Elle est progressive, mais inéluctable. Ainsi nos Journaux télévisés maintenant font passer peu à peu à l’arrière-plan les nouvelles de la guerre en Ukraine. En « Une » ils mettent le prix de l’essence, l’inflation, le pouvoir d’achat, etc. Cela ne veut pas dire que le conflit ukrainien perd de sa virulence, loin de là : c’est même plutôt le contraire de jour en jour. Mais enfin on pense que le public chez nous va s’en lasser, et on prend les devants pour lui complaire.
Sur un site Internet consacré aux performances de la Bourse, j’ai vu que par rapport à la guerre les investisseurs veulent maintenant « tourner la page », et « passer à autre chose ». Autrement dit l’Ukraine peut bien être détruite, désormais on s’en accommode, c’est derrière nous, et les affaires continuent comme d’habitude : business as usual. Est-il rien de plus cynique que cette attitude ? Est-il rien qui ne soit pourri par ce capitalisme effréné ?
Les investisseurs ou plutôt ici les spéculateurs boursiers ne font pas même réflexion que cette guerre pourrait bien changer le cours de la mondialisation, comme je l’ai déjà évoqué (lien). On ne réfléchit pas, on navigue à vue, on va de panique justifiée en euphorie absurde. Comme l’orchestre sur le pont du Titanic continuait de jouer en plein naufrage. On ne voit pas que la musique puisse s’arrêter, et on continue de danser.

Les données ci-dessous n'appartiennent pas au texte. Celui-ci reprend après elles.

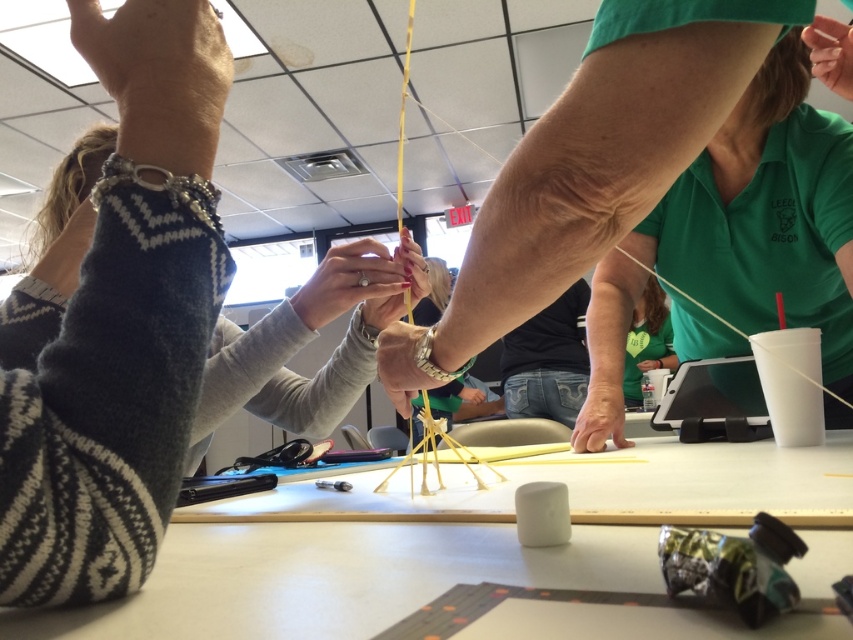
Looking at this image, you are standing in a classroom and see a smooth skin hand at upper left holding a pencil. Can you reach the hand to take the pencil?

The smooth skin hand at upper left and viewer are 2.98 meters apart, so you cannot reach the hand to take the pencil since it is too far away.

You are an observer in the classroom. You notice two hands working on the project. The smooth skin hand at upper left and the matte green hand at center. Which hand is wider?

The smooth skin hand at upper left is wider than the matte green hand at center.

You are a student in the classroom and you see the green fabric shirt at upper center and the matte yellow stick at center. Which object is shorter?

The green fabric shirt at upper center is shorter than the matte yellow stick at center.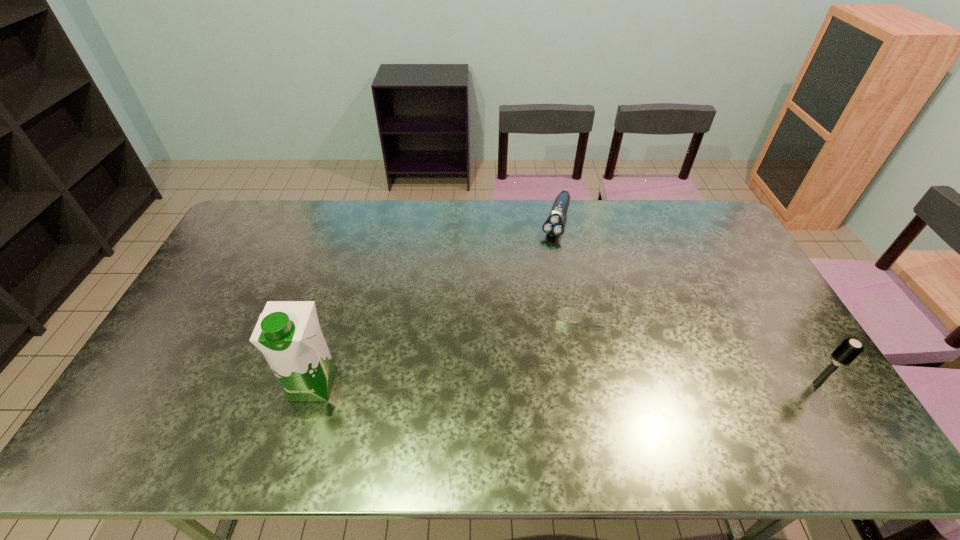
Image resolution: width=960 pixels, height=540 pixels. In order to click on soya milk in this screenshot , I will do `click(288, 333)`.

Where is `the leftmost object`? Image resolution: width=960 pixels, height=540 pixels. the leftmost object is located at coordinates (288, 333).

The height and width of the screenshot is (540, 960). Find the location of `the second tallest object`. the second tallest object is located at coordinates (849, 349).

You are a GUI agent. You are given a task and a screenshot of the screen. Output one action in this format:
    pyautogui.click(x=<x>, y=<y>)
    Task: Click on the rightmost object
    
    Given the screenshot: What is the action you would take?
    pyautogui.click(x=849, y=349)

Find the location of a particular element. Image resolution: width=960 pixels, height=540 pixels. the third nearest object is located at coordinates (566, 314).

In order to click on spectacles in this screenshot , I will do `click(566, 314)`.

This screenshot has height=540, width=960. I want to click on electric shaver, so click(x=553, y=226).

I want to click on the second shortest object, so click(x=553, y=226).

Locate an element on the screen. This screenshot has width=960, height=540. vacant space located 0.380m on the left of the rightmost object is located at coordinates (665, 383).

You are a GUI agent. You are given a task and a screenshot of the screen. Output one action in this format:
    pyautogui.click(x=<x>, y=<y>)
    Task: Click on the vacant space situated on the front-facing side of the spectacles
    This screenshot has height=540, width=960.
    Given the screenshot: What is the action you would take?
    pyautogui.click(x=587, y=385)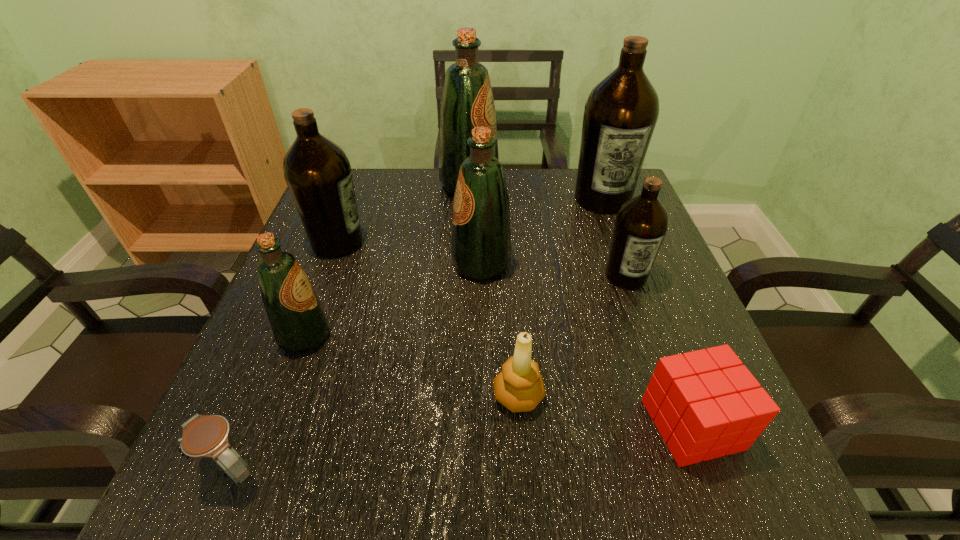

Qui parle même, à l’occasion de cette guerre, d’économies à faire chez nous, de vie plus frugale à adopter ? Ce serait pourtant le moins qu’on puisse faire, et qui serait un hommage symbolique au peuple ukrainien : on prendrait par là une petite part à son épreuve. Mais non, on ne parle que de maintenir le pouvoir d’achat. On ne pense pas au simple pouvoir d’être : être un humain, dans la dignité et l’empathie.
Bien sûr on oubliera petit à petit les images de bâtiments dévastés, de civils tués, et on regardera ailleurs. On ne pensera plus à ce que dit La Bruyère : « Il y a une sorte de honte à être heureux, à la vue de certaines misères. » Ou encore à ce qu’avoue le personnage de Thérèse, dans La Sauvage d’Anouilh : « Il y aura toujours un petit chien crevé quelque part qui m’empêchera d’être heureuse. »
On dit que l’oubli est nécessaire pour pouvoir continuer à vivre. C’est peut-être vrai parfois. Mais il y a des cas, comme aujourd’hui, où il apparaît comme la pire des trahisons.
Pendant la récente crise sanitaire, on prenait de bonnes résolutions, et on parlait souvent du « monde d’après », plus responsable, plus attentionné pour l’essentiel. Eh bien, à voir ce qui se passe chez nous maintenant, ce monde d’après ressemble bien au monde d’avant.